The challenge was held once again by software company Zoobean and “Shark Tank” billionaire investor Mark Cuban. Cuban challenged 250 schools and libraries across the country to meet a collective goal of reading for at least 5 million minutes and 75,000 books in January.

Suffolk Public Library was ranked as one of the 40 top libraries nationwide, with 9,916 books read throughout the month of January.

Renee Johnson’s Creekside Elementary class of seven special-needs students logged more than 500 books, the most of any classroom that logged books during this past challenge.

“The amount of reading that Ms. Johnson’s class was able to accomplish during the Winter Reading Challenge exemplified what the challenge was all about,” said the library’s youth and family services manager Jennifer Brown, who brought the winning class their prize on Thursday. “We’re just overjoyed that we were able to support their specific learning needs by adapting the prize that was offered this year.”

The original prize for the top-performing classroom was going to be a set of class books, but Johnson explained to the library that her classroom already had plenty of books.

She and teacher’s assistants Mary Burgess and Diana Jones had read many of these books to the kids throughout the challenge to help them focus and hone their attention spans.

“We’re reinforcing all these kinds of things that ultimately show that a picture represents something real, and written words represent real speech,” Johnson said.

Johnson instead asked for interactive toys that would help show these students the relationship between cause and effect.

Take, for example, their classroom’s hip-hop rabbit.
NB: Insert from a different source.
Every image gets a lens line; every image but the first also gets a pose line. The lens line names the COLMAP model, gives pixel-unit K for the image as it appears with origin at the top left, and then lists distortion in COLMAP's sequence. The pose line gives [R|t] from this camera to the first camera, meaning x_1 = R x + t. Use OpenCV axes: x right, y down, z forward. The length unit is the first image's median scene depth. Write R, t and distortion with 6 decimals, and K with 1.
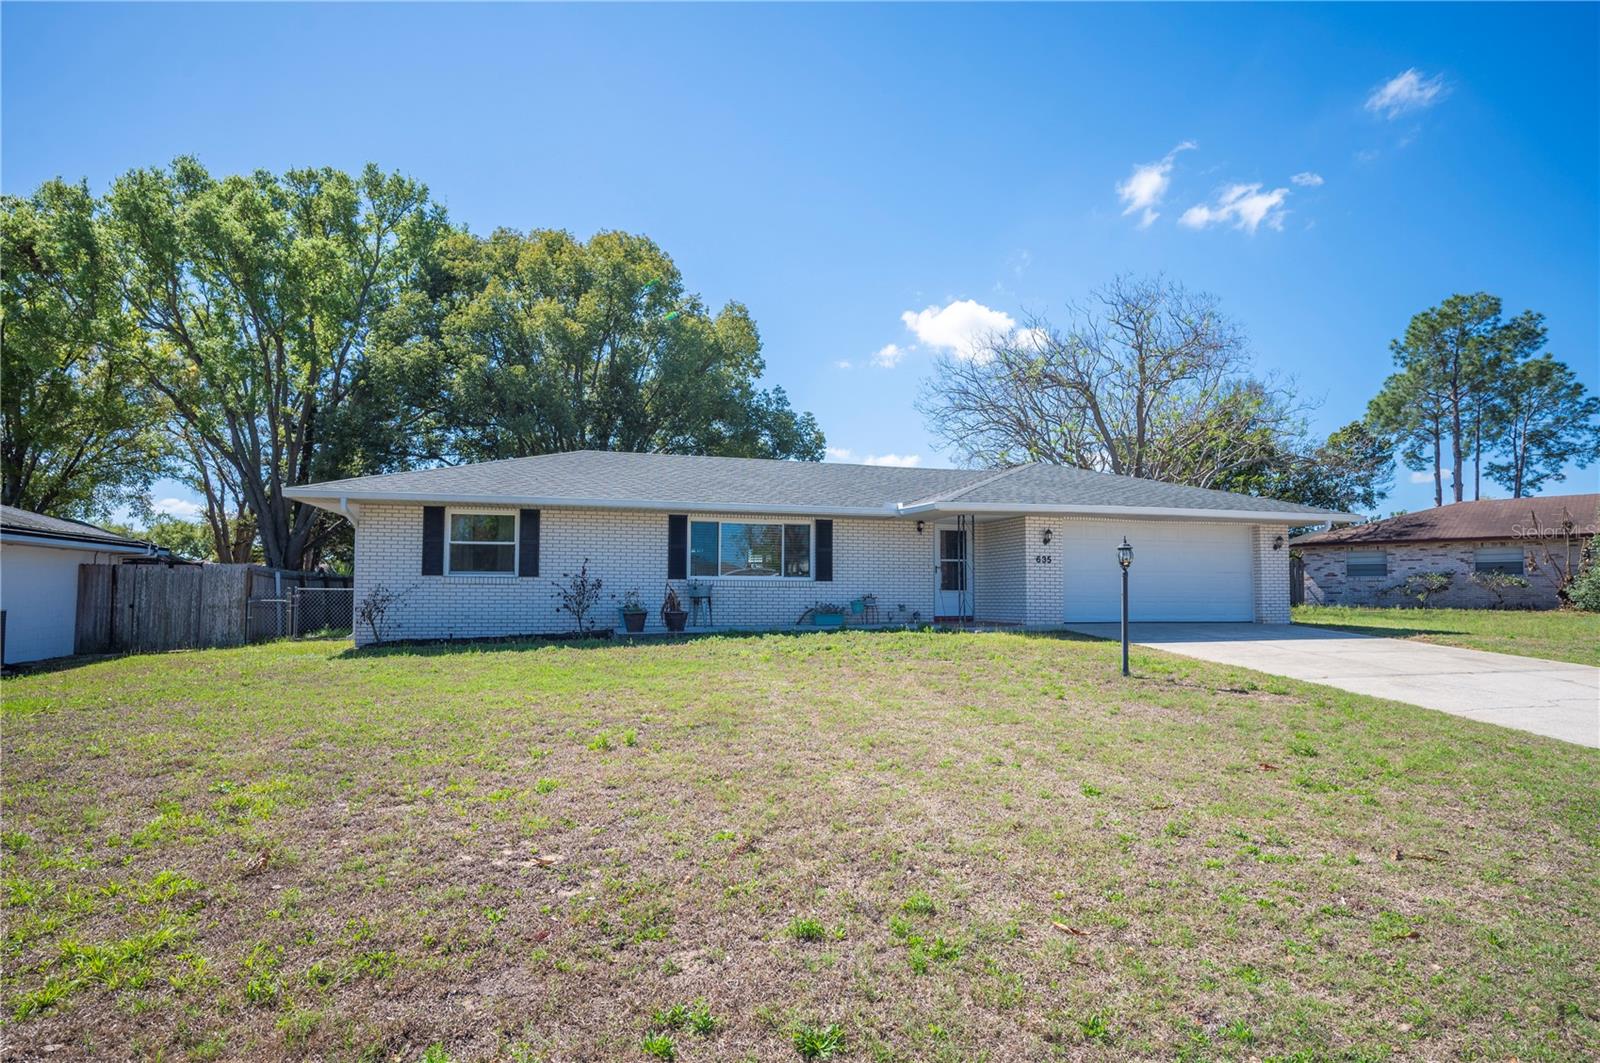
lens RADIAL K [[837.5, 0, 800.0], [0, 837.5, 531.5], [0, 0, 1]] dist [-0.002357, 0.000108]
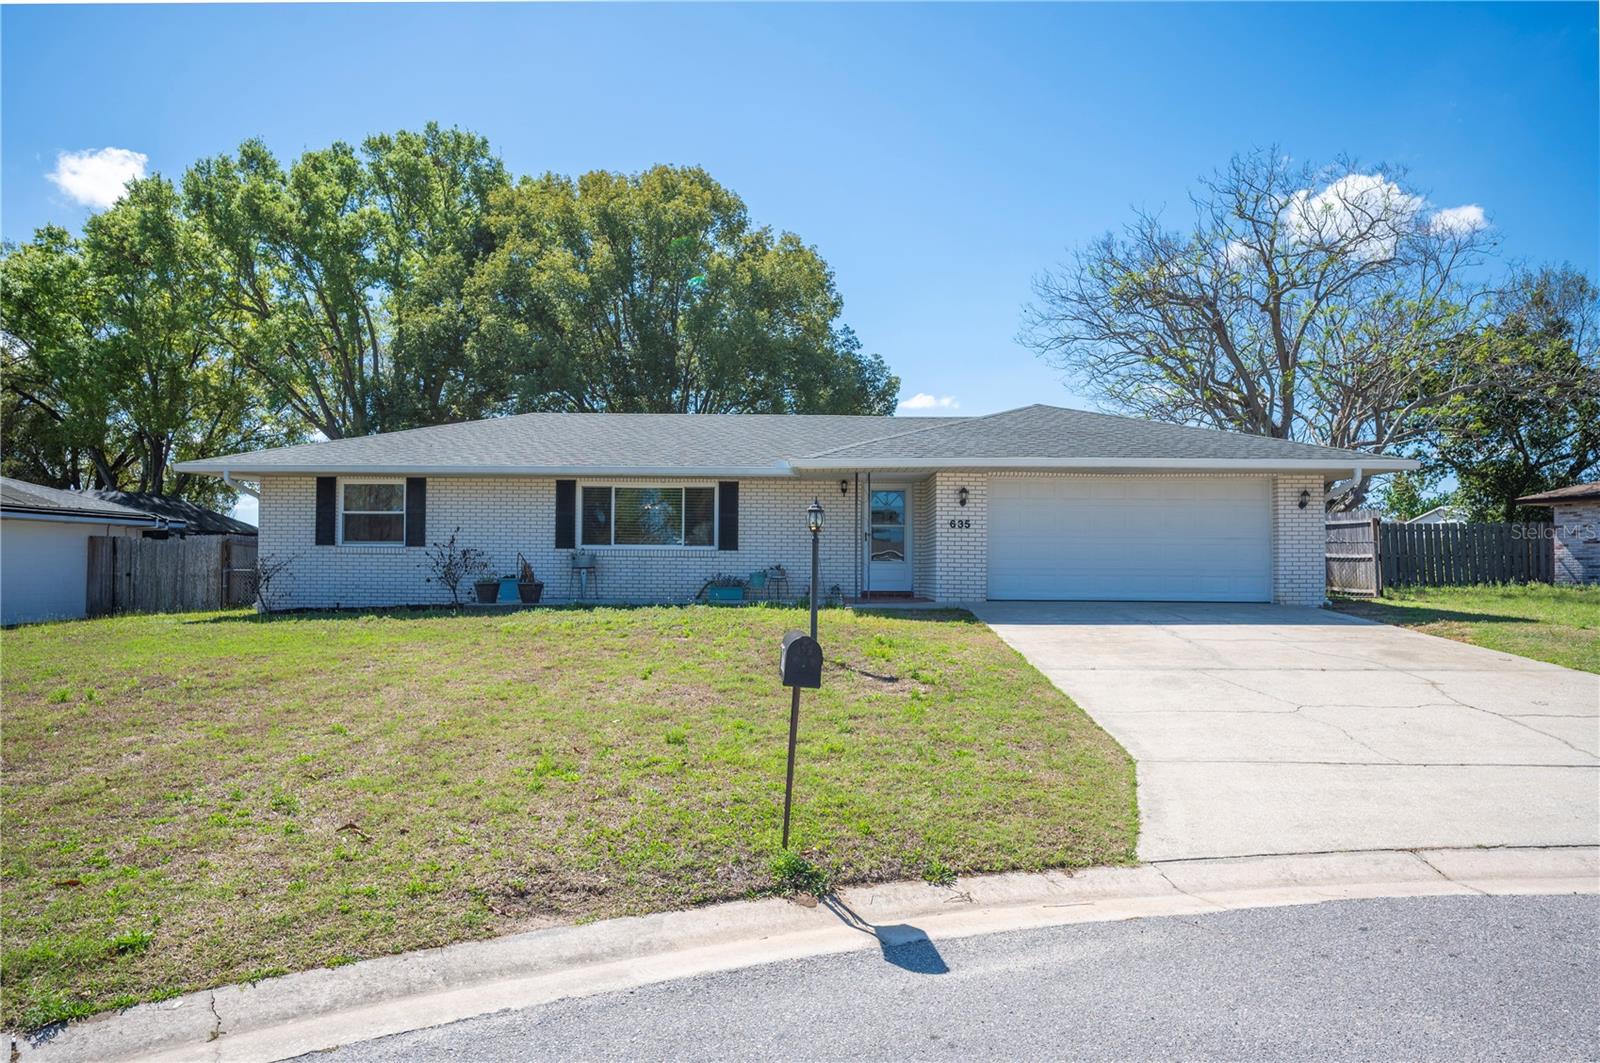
lens RADIAL K [[980.1, 0, 807.6], [0, 980.1, 525.7], [0, 0, 1]] dist [-0.000011, -0.000463]
pose [[0.961779, -0.008570, -0.273694, 0.389248], [0.017333, 0.999411, 0.029617, 0.003482], [0.273279, -0.033229, 0.961361, 0.020047]]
This toy will move and sing at just the push of a button, which shows them that because of their actions, something fun has happened, Johnson said.

The toys that Brown brought to Johnson’s class on Thursday will help further reinforce that relationship in their young minds.

“The library has been very accommodating,” Johnson said.

Brown also brought seven blue Mylar balloons, one for each student. Johnson explained that her students prefer Mylar balloons because they don’t make a loud “popping” sound like typical latex ones. She said they were very excited for these balloons and that they’ll be great for a lesson on gravity.

“We’re going to use the balloons to support education activities,” she said.